Once this gold standard data set was defined, we processed our standard respiratory syndrome query against these records in order to estimate the sensitivity and specificity. Since these results were based on a comparison of 3,699 expertly reviewed records, we calculated the weighted sensitivity and specificity for the total 956,015 records. For example, the sensitivity is estimated by the weighted total of test true positives divided by the weighted total of all true positives. The sample weight is the reciprocal of the sample proportion of the stratum. A sampled visit from the stratum of less stringent respiratory syndrome with TN carries a weight of 39,698/503 = 78.92 because the stratum total is 39,698 and the sample size for that stratum is 503.
We then processed several different variations of the standard respiratory query to look for the most ideal combination of sensitivity and specificity (Table 2). The first alternate query (A1) ignored TN, even when it was present. The second alternate query (A2) used the less stringent respiratory definition (no requirement for a constitutional term) and ignored TN. The third alternate query (A3) used the less stringent respiratory definition, and used TN when available. The fourth alternate query (A4) used the standard definition (requirement for a constitutional term) when TN was available, and the less stringent definition when TN was not available.
Table 2.
Weighted sensitivity (Sn) and specificity (Sp) results for the five different queries.

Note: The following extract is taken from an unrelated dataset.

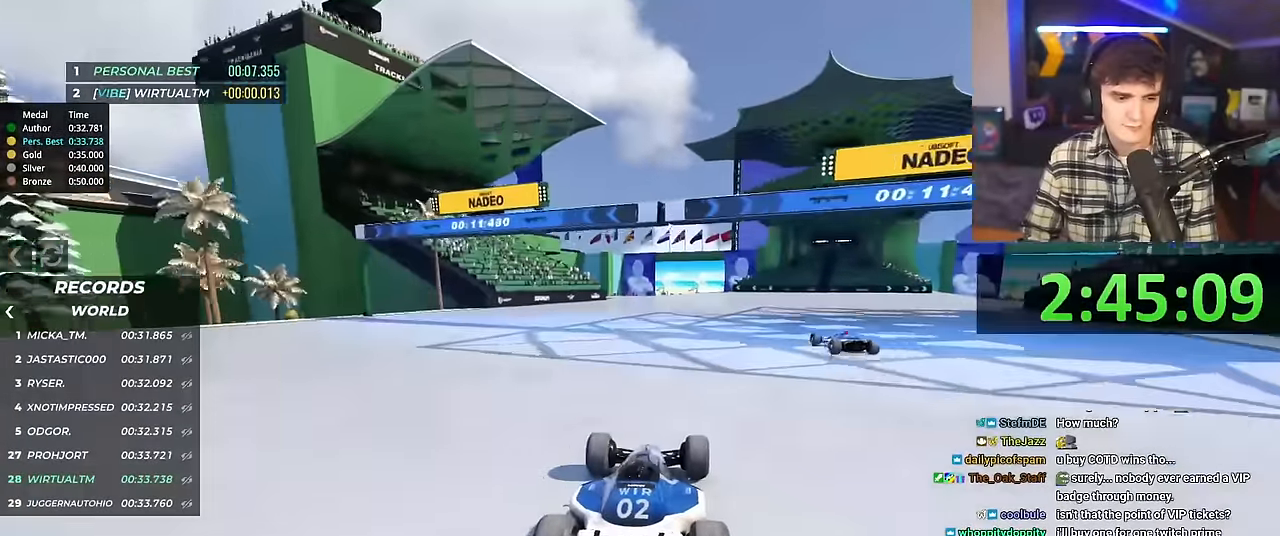
{"keys": ["up"], "events": [[150, "right", "down"], [300, "right", "up"]]}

Query | Weighted Sn (%) | Weighted Sp (%) |
---|---|---|
Standard Query | 23.09 | 98.62 |
Alternate Query 1 (A1) | 9.49 | 99.76 |
Alternate Query 2 (A2) | 43.78 | 95.14 |
Alternate Query 3 (A3) | 53.30 | 92.78 |
Alternate Query 4 (A4) | 45.86 | 94.87 |
Results
The unweighted counts of the 3,699 expert reviewed cases categorized by NC DETECT standard respiratory query are displayed in Table 3. These results are further classified by presence or absence of triage note data. Table 4 shows these results weighted for the 956,015 non-injury records in the database.
Table 3.
Counts of gold standard review results by NC DETECT standard respiratory query.
Gold Standard | NC DETECT Respiratory Query | |||
---|---|---|---|---|
+ | − | Total | ||
TN | + | 90 | 81 | 171 |
− | 112 | 638 | 750 | |
No TN | + | 89 | 245 | 334 |
− | 31 | 2,413 | 2,444 | |
All | + | 179 | 326 | 505 |
− | 143 | 3,051 | 3,194 | |
Total | 322 | 3,377 | 3,699 |
Table 4.
Weighted counts of gold standard review results by NC DETECT standard respiratory query.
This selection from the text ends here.